WORK ITEM | Return every record below exactly as written, omitting any pictures.
START DATA EXTRACTS
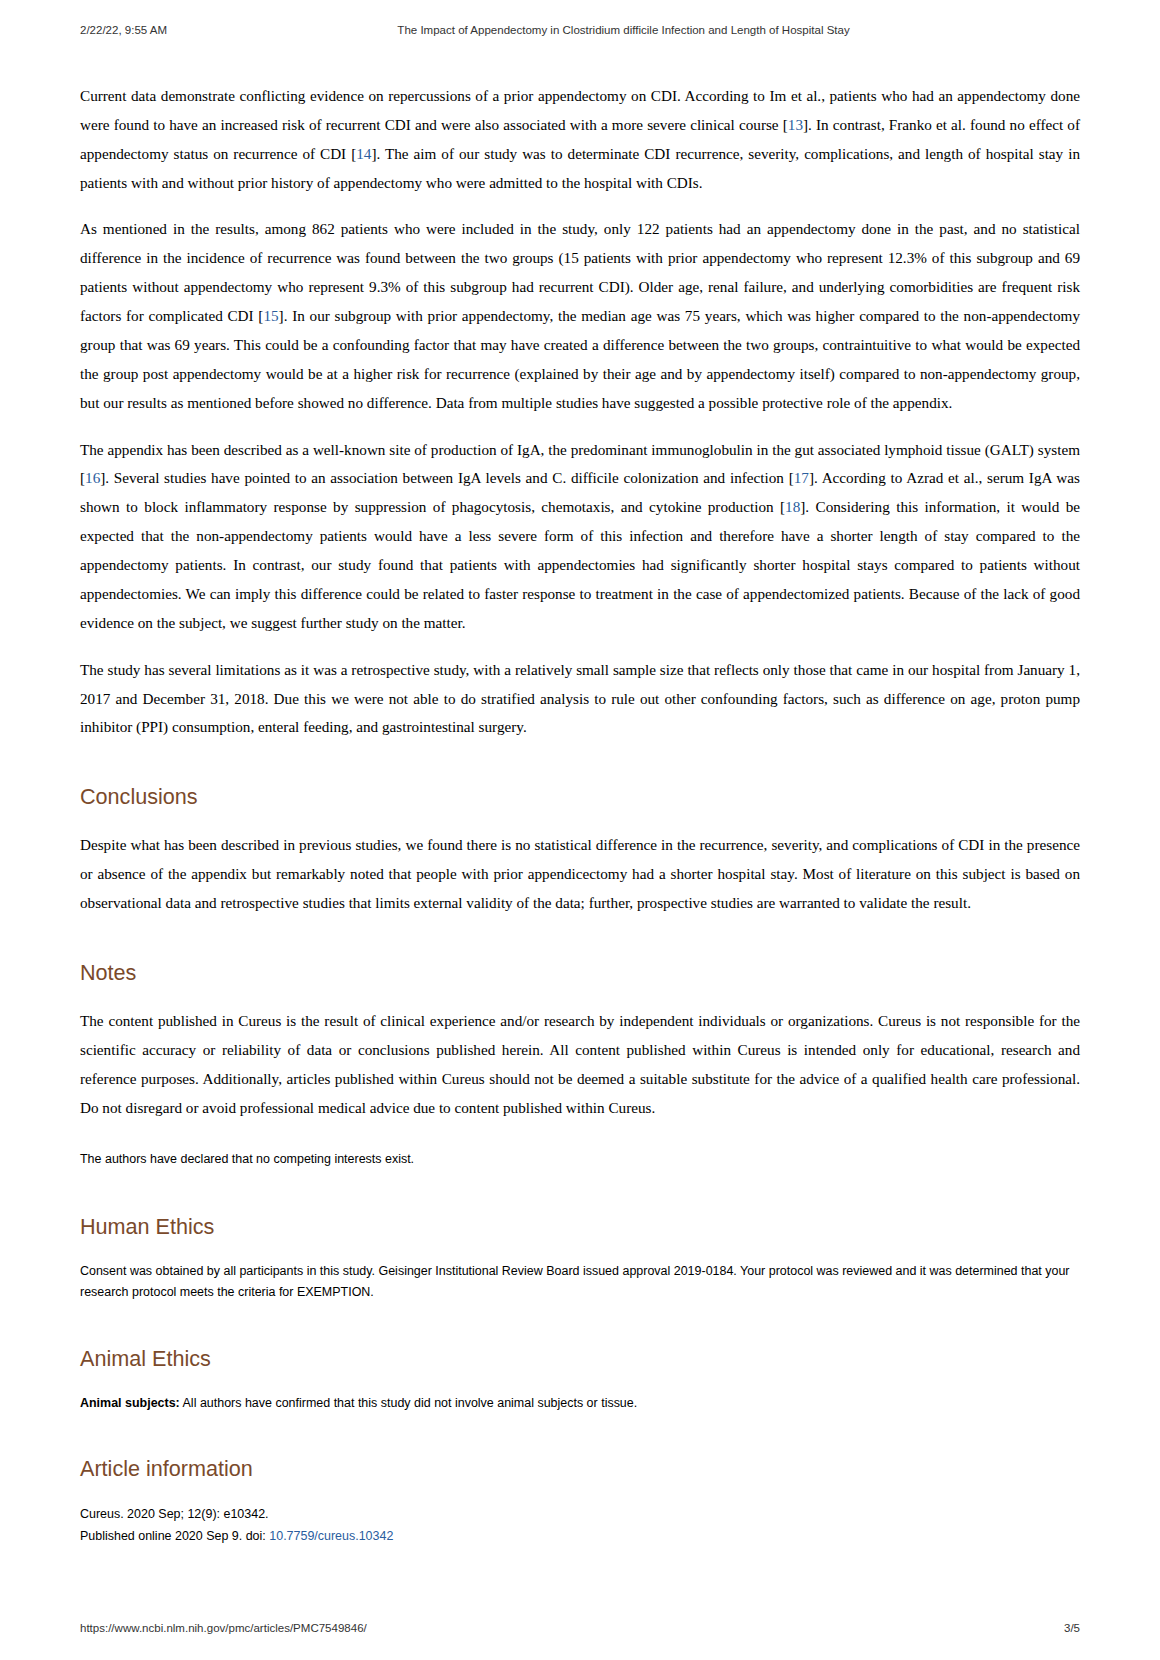2/22/22, 9:55 AM The Impact of Appendectomy in Clostridium difficile Infection and Length of Hospital Stay
Current data demonstrate conflicting evidence on repercussions of a prior appendectomy on CDI. According to Im et al., patients who had an appendectomy done were found to have an increased risk of recurrent CDI and were also associated with a more severe clinical course [13]. In contrast, Franko et al. found no effect of appendectomy status on recurrence of CDI [14]. The aim of our study was to determinate CDI recurrence, severity, complications, and length of hospital stay in patients with and without prior history of appendectomy who were admitted to the hospital with CDIs.
As mentioned in the results, among 862 patients who were included in the study, only 122 patients had an appendectomy done in the past, and no statistical difference in the incidence of recurrence was found between the two groups (15 patients with prior appendectomy who represent 12.3% of this subgroup and 69 patients without appendectomy who represent 9.3% of this subgroup had recurrent CDI). Older age, renal failure, and underlying comorbidities are frequent risk factors for complicated CDI [15]. In our subgroup with prior appendectomy, the median age was 75 years, which was higher compared to the non-appendectomy group that was 69 years. This could be a confounding factor that may have created a difference between the two groups, contraintuitive to what would be expected the group post appendectomy would be at a higher risk for recurrence (explained by their age and by appendectomy itself) compared to non-appendectomy group, but our results as mentioned before showed no difference. Data from multiple studies have suggested a possible protective role of the appendix.
The appendix has been described as a well-known site of production of IgA, the predominant immunoglobulin in the gut associated lymphoid tissue (GALT) system [16]. Several studies have pointed to an association between IgA levels and C. difficile colonization and infection [17]. According to Azrad et al., serum IgA was shown to block inflammatory response by suppression of phagocytosis, chemotaxis, and cytokine production [18]. Considering this information, it would be expected that the non-appendectomy patients would have a less severe form of this infection and therefore have a shorter length of stay compared to the appendectomy patients. In contrast, our study found that patients with appendectomies had significantly shorter hospital stays compared to patients without appendectomies. We can imply this difference could be related to faster response to treatment in the case of appendectomized patients. Because of the lack of good evidence on the subject, we suggest further study on the matter.
The study has several limitations as it was a retrospective study, with a relatively small sample size that reflects only those that came in our hospital from January 1, 2017 and December 31, 2018. Due this we were not able to do stratified analysis to rule out other confounding factors, such as difference on age, proton pump inhibitor (PPI) consumption, enteral feeding, and gastrointestinal surgery.
Conclusions
Despite what has been described in previous studies, we found there is no statistical difference in the recurrence, severity, and complications of CDI in the presence or absence of the appendix but remarkably noted that people with prior appendicectomy had a shorter hospital stay. Most of literature on this subject is based on observational data and retrospective studies that limits external validity of the data; further, prospective studies are warranted to validate the result.
Notes
The content published in Cureus is the result of clinical experience and/or research by independent individuals or organizations. Cureus is not responsible for the scientific accuracy or reliability of data or conclusions published herein. All content published within Cureus is intended only for educational, research and reference purposes. Additionally, articles published within Cureus should not be deemed a suitable substitute for the advice of a qualified health care professional. Do not disregard or avoid professional medical advice due to content published within Cureus.
The authors have declared that no competing interests exist.
Human Ethics
Consent was obtained by all participants in this study. Geisinger Institutional Review Board issued approval 2019-0184. Your protocol was reviewed and it was determined that your research protocol meets the criteria for EXEMPTION.
Animal Ethics
Animal subjects: All authors have confirmed that this study did not involve animal subjects or tissue.
Article information
Cureus. 2020 Sep; 12(9): e10342.
Published online 2020 Sep 9. doi: 10.7759/cureus.10342
https://www.ncbi.nlm.nih.gov/pmc/articles/PMC7549846/ 3/5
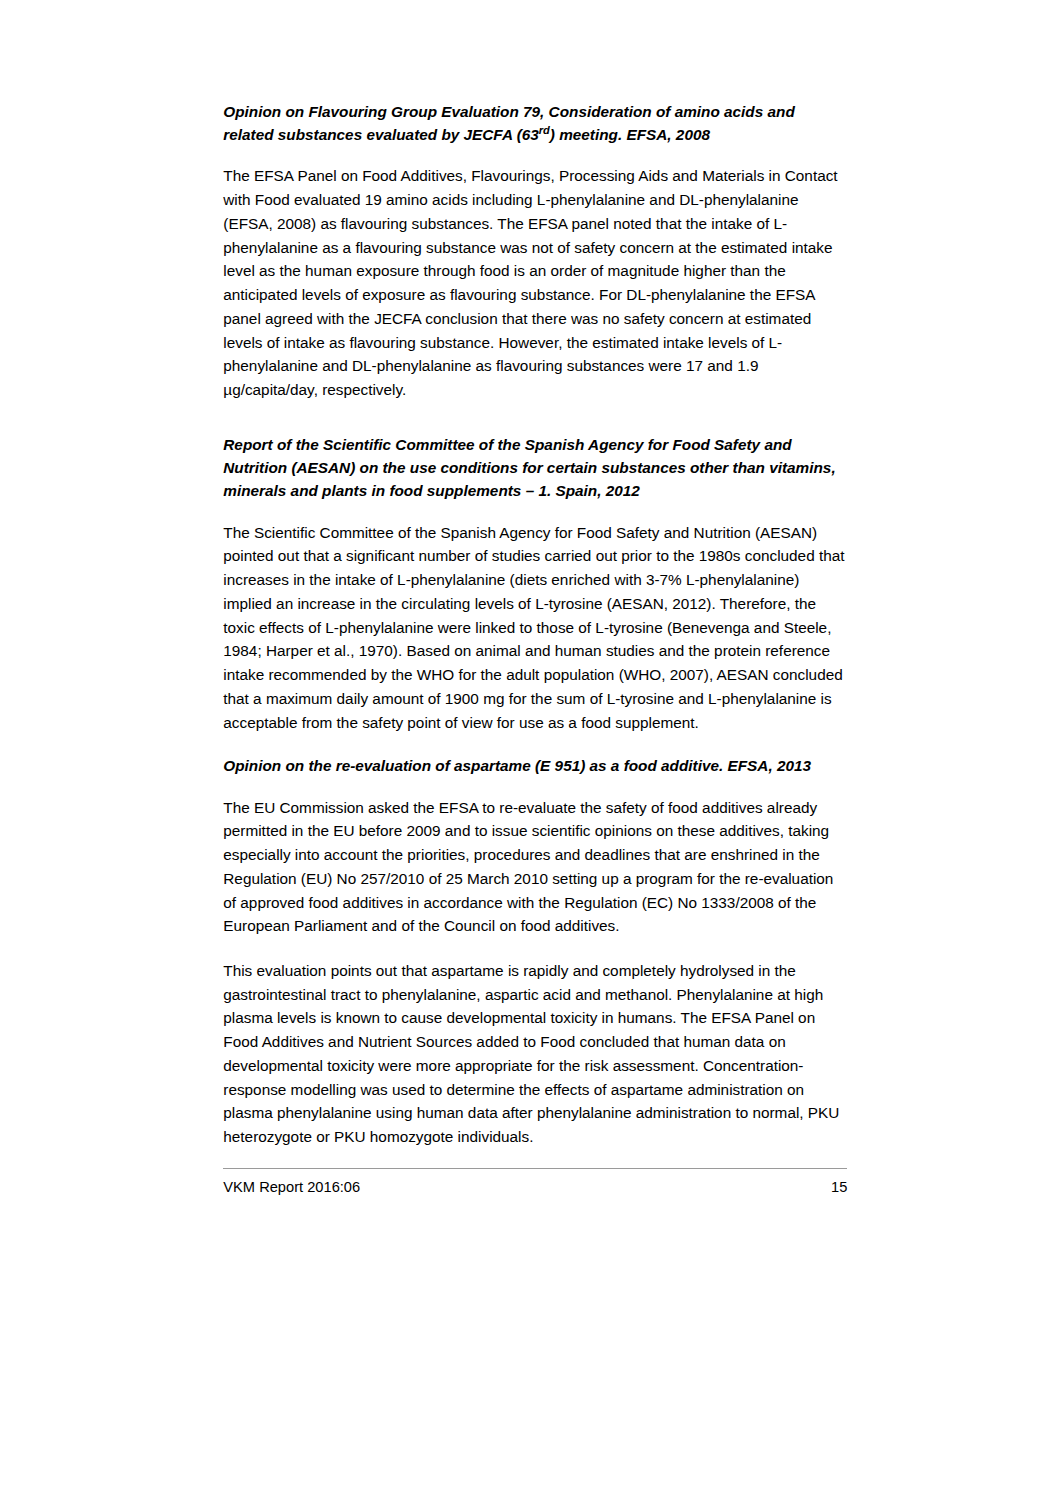Opinion on Flavouring Group Evaluation 79, Consideration of amino acids and related substances evaluated by JECFA (63rd) meeting. EFSA, 2008
The EFSA Panel on Food Additives, Flavourings, Processing Aids and Materials in Contact with Food evaluated 19 amino acids including L-phenylalanine and DL-phenylalanine (EFSA, 2008) as flavouring substances. The EFSA panel noted that the intake of L-phenylalanine as a flavouring substance was not of safety concern at the estimated intake level as the human exposure through food is an order of magnitude higher than the anticipated levels of exposure as flavouring substance. For DL-phenylalanine the EFSA panel agreed with the JECFA conclusion that there was no safety concern at estimated levels of intake as flavouring substance. However, the estimated intake levels of L-phenylalanine and DL-phenylalanine as flavouring substances were 17 and 1.9 µg/capita/day, respectively.
Report of the Scientific Committee of the Spanish Agency for Food Safety and Nutrition (AESAN) on the use conditions for certain substances other than vitamins, minerals and plants in food supplements – 1. Spain, 2012
The Scientific Committee of the Spanish Agency for Food Safety and Nutrition (AESAN) pointed out that a significant number of studies carried out prior to the 1980s concluded that increases in the intake of L-phenylalanine (diets enriched with 3-7% L-phenylalanine) implied an increase in the circulating levels of L-tyrosine (AESAN, 2012). Therefore, the toxic effects of L-phenylalanine were linked to those of L-tyrosine (Benevenga and Steele, 1984; Harper et al., 1970). Based on animal and human studies and the protein reference intake recommended by the WHO for the adult population (WHO, 2007), AESAN concluded that a maximum daily amount of 1900 mg for the sum of L-tyrosine and L-phenylalanine is acceptable from the safety point of view for use as a food supplement.
Opinion on the re-evaluation of aspartame (E 951) as a food additive. EFSA, 2013
The EU Commission asked the EFSA to re-evaluate the safety of food additives already permitted in the EU before 2009 and to issue scientific opinions on these additives, taking especially into account the priorities, procedures and deadlines that are enshrined in the Regulation (EU) No 257/2010 of 25 March 2010 setting up a program for the re-evaluation of approved food additives in accordance with the Regulation (EC) No 1333/2008 of the European Parliament and of the Council on food additives.
This evaluation points out that aspartame is rapidly and completely hydrolysed in the gastrointestinal tract to phenylalanine, aspartic acid and methanol. Phenylalanine at high plasma levels is known to cause developmental toxicity in humans. The EFSA Panel on Food Additives and Nutrient Sources added to Food concluded that human data on developmental toxicity were more appropriate for the risk assessment. Concentration-response modelling was used to determine the effects of aspartame administration on plasma phenylalanine using human data after phenylalanine administration to normal, PKU heterozygote or PKU homozygote individuals.
VKM Report 2016:06 15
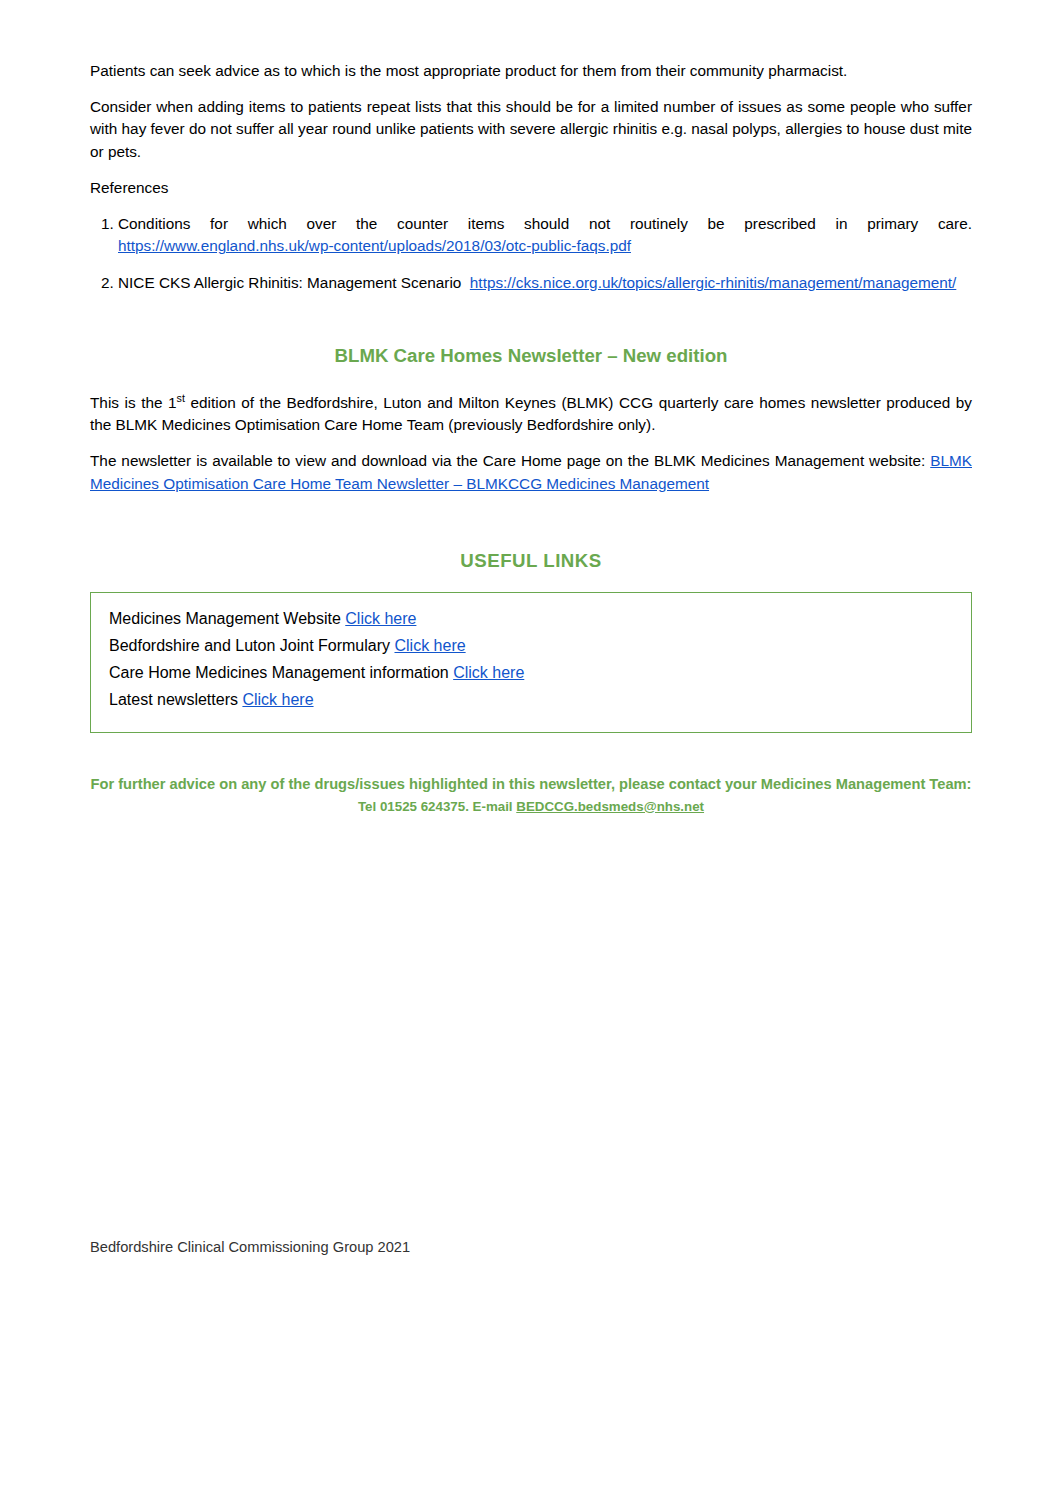Patients can seek advice as to which is the most appropriate product for them from their community pharmacist.
Consider when adding items to patients repeat lists that this should be for a limited number of issues as some people who suffer with hay fever do not suffer all year round unlike patients with severe allergic rhinitis e.g. nasal polyps, allergies to house dust mite or pets.
References
Conditions for which over the counter items should not routinely be prescribed in primary care. https://www.england.nhs.uk/wp-content/uploads/2018/03/otc-public-faqs.pdf
NICE CKS Allergic Rhinitis: Management Scenario https://cks.nice.org.uk/topics/allergic-rhinitis/management/management/
BLMK Care Homes Newsletter – New edition
This is the 1st edition of the Bedfordshire, Luton and Milton Keynes (BLMK) CCG quarterly care homes newsletter produced by the BLMK Medicines Optimisation Care Home Team (previously Bedfordshire only).
The newsletter is available to view and download via the Care Home page on the BLMK Medicines Management website: BLMK Medicines Optimisation Care Home Team Newsletter – BLMKCCG Medicines Management
USEFUL LINKS
Medicines Management Website Click here
Bedfordshire and Luton Joint Formulary Click here
Care Home Medicines Management information Click here
Latest newsletters Click here
For further advice on any of the drugs/issues highlighted in this newsletter, please contact your Medicines Management Team: Tel 01525 624375. E-mail BEDCCG.bedsmeds@nhs.net
Bedfordshire Clinical Commissioning Group 2021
END DATA EXTRACTS
RESPONSE BELOW |
2/22/22, 9:55 AM The Impact of Appendectomy in Clostridium difficile Infection and Length of Hospital Stay
Current data demonstrate conflicting evidence on repercussions of a prior appendectomy on CDI. According to Im et al., patients who had an appendectomy done were found to have an increased risk of recurrent CDI and were also associated with a more severe clinical course [13]. In contrast, Franko et al. found no effect of appendectomy status on recurrence of CDI [14]. The aim of our study was to determinate CDI recurrence, severity, complications, and length of hospital stay in patients with and without prior history of appendectomy who were admitted to the hospital with CDIs.
As mentioned in the results, among 862 patients who were included in the study, only 122 patients had an appendectomy done in the past, and no statistical difference in the incidence of recurrence was found between the two groups (15 patients with prior appendectomy who represent 12.3% of this subgroup and 69 patients without appendectomy who represent 9.3% of this subgroup had recurrent CDI). Older age, renal failure, and underlying comorbidities are frequent risk factors for complicated CDI [15]. In our subgroup with prior appendectomy, the median age was 75 years, which was higher compared to the non-appendectomy group that was 69 years. This could be a confounding factor that may have created a difference between the two groups, contraintuitive to what would be expected the group post appendectomy would be at a higher risk for recurrence (explained by their age and by appendectomy itself) compared to non-appendectomy group, but our results as mentioned before showed no difference. Data from multiple studies have suggested a possible protective role of the appendix.
The appendix has been described as a well-known site of production of IgA, the predominant immunoglobulin in the gut associated lymphoid tissue (GALT) system [16]. Several studies have pointed to an association between IgA levels and C. difficile colonization and infection [17]. According to Azrad et al., serum IgA was shown to block inflammatory response by suppression of phagocytosis, chemotaxis, and cytokine production [18]. Considering this information, it would be expected that the non-appendectomy patients would have a less severe form of this infection and therefore have a shorter length of stay compared to the appendectomy patients. In contrast, our study found that patients with appendectomies had significantly shorter hospital stays compared to patients without appendectomies. We can imply this difference could be related to faster response to treatment in the case of appendectomized patients. Because of the lack of good evidence on the subject, we suggest further study on the matter.
The study has several limitations as it was a retrospective study, with a relatively small sample size that reflects only those that came in our hospital from January 1, 2017 and December 31, 2018. Due this we were not able to do stratified analysis to rule out other confounding factors, such as difference on age, proton pump inhibitor (PPI) consumption, enteral feeding, and gastrointestinal surgery.
Conclusions
Despite what has been described in previous studies, we found there is no statistical difference in the recurrence, severity, and complications of CDI in the presence or absence of the appendix but remarkably noted that people with prior appendicectomy had a shorter hospital stay. Most of literature on this subject is based on observational data and retrospective studies that limits external validity of the data; further, prospective studies are warranted to validate the result.
Notes
The content published in Cureus is the result of clinical experience and/or research by independent individuals or organizations. Cureus is not responsible for the scientific accuracy or reliability of data or conclusions published herein. All content published within Cureus is intended only for educational, research and reference purposes. Additionally, articles published within Cureus should not be deemed a suitable substitute for the advice of a qualified health care professional. Do not disregard or avoid professional medical advice due to content published within Cureus.
The authors have declared that no competing interests exist.
Human Ethics
Consent was obtained by all participants in this study. Geisinger Institutional Review Board issued approval 2019-0184. Your protocol was reviewed and it was determined that your research protocol meets the criteria for EXEMPTION.
Animal Ethics
Animal subjects: All authors have confirmed that this study did not involve animal subjects or tissue.
Article information
Cureus. 2020 Sep; 12(9): e10342.
Published online 2020 Sep 9. doi: 10.7759/cureus.10342
https://www.ncbi.nlm.nih.gov/pmc/articles/PMC7549846/ 3/5
Opinion on Flavouring Group Evaluation 79, Consideration of amino acids and related substances evaluated by JECFA (63rd) meeting. EFSA, 2008
The EFSA Panel on Food Additives, Flavourings, Processing Aids and Materials in Contact with Food evaluated 19 amino acids including L-phenylalanine and DL-phenylalanine (EFSA, 2008) as flavouring substances. The EFSA panel noted that the intake of L-phenylalanine as a flavouring substance was not of safety concern at the estimated intake level as the human exposure through food is an order of magnitude higher than the anticipated levels of exposure as flavouring substance. For DL-phenylalanine the EFSA panel agreed with the JECFA conclusion that there was no safety concern at estimated levels of intake as flavouring substance. However, the estimated intake levels of L-phenylalanine and DL-phenylalanine as flavouring substances were 17 and 1.9 µg/capita/day, respectively.
Report of the Scientific Committee of the Spanish Agency for Food Safety and Nutrition (AESAN) on the use conditions for certain substances other than vitamins, minerals and plants in food supplements – 1. Spain, 2012
The Scientific Committee of the Spanish Agency for Food Safety and Nutrition (AESAN) pointed out that a significant number of studies carried out prior to the 1980s concluded that increases in the intake of L-phenylalanine (diets enriched with 3-7% L-phenylalanine) implied an increase in the circulating levels of L-tyrosine (AESAN, 2012). Therefore, the toxic effects of L-phenylalanine were linked to those of L-tyrosine (Benevenga and Steele, 1984; Harper et al., 1970). Based on animal and human studies and the protein reference intake recommended by the WHO for the adult population (WHO, 2007), AESAN concluded that a maximum daily amount of 1900 mg for the sum of L-tyrosine and L-phenylalanine is acceptable from the safety point of view for use as a food supplement.
Opinion on the re-evaluation of aspartame (E 951) as a food additive. EFSA, 2013
The EU Commission asked the EFSA to re-evaluate the safety of food additives already permitted in the EU before 2009 and to issue scientific opinions on these additives, taking especially into account the priorities, procedures and deadlines that are enshrined in the Regulation (EU) No 257/2010 of 25 March 2010 setting up a program for the re-evaluation of approved food additives in accordance with the Regulation (EC) No 1333/2008 of the European Parliament and of the Council on food additives.
This evaluation points out that aspartame is rapidly and completely hydrolysed in the gastrointestinal tract to phenylalanine, aspartic acid and methanol. Phenylalanine at high plasma levels is known to cause developmental toxicity in humans. The EFSA Panel on Food Additives and Nutrient Sources added to Food concluded that human data on developmental toxicity were more appropriate for the risk assessment. Concentration-response modelling was used to determine the effects of aspartame administration on plasma phenylalanine using human data after phenylalanine administration to normal, PKU heterozygote or PKU homozygote individuals.
VKM Report 2016:06 15
Patients can seek advice as to which is the most appropriate product for them from their community pharmacist.
Consider when adding items to patients repeat lists that this should be for a limited number of issues as some people who suffer with hay fever do not suffer all year round unlike patients with severe allergic rhinitis e.g. nasal polyps, allergies to house dust mite or pets.
References
Conditions for which over the counter items should not routinely be prescribed in primary care. https://www.england.nhs.uk/wp-content/uploads/2018/03/otc-public-faqs.pdf
NICE CKS Allergic Rhinitis: Management Scenario https://cks.nice.org.uk/topics/allergic-rhinitis/management/management/
BLMK Care Homes Newsletter – New edition
This is the 1st edition of the Bedfordshire, Luton and Milton Keynes (BLMK) CCG quarterly care homes newsletter produced by the BLMK Medicines Optimisation Care Home Team (previously Bedfordshire only).
The newsletter is available to view and download via the Care Home page on the BLMK Medicines Management website: BLMK Medicines Optimisation Care Home Team Newsletter – BLMKCCG Medicines Management
USEFUL LINKS
Medicines Management Website Click here
Bedfordshire and Luton Joint Formulary Click here
Care Home Medicines Management information Click here
Latest newsletters Click here
For further advice on any of the drugs/issues highlighted in this newsletter, please contact your Medicines Management Team: Tel 01525 624375. E-mail BEDCCG.bedsmeds@nhs.net
Bedfordshire Clinical Commissioning Group 2021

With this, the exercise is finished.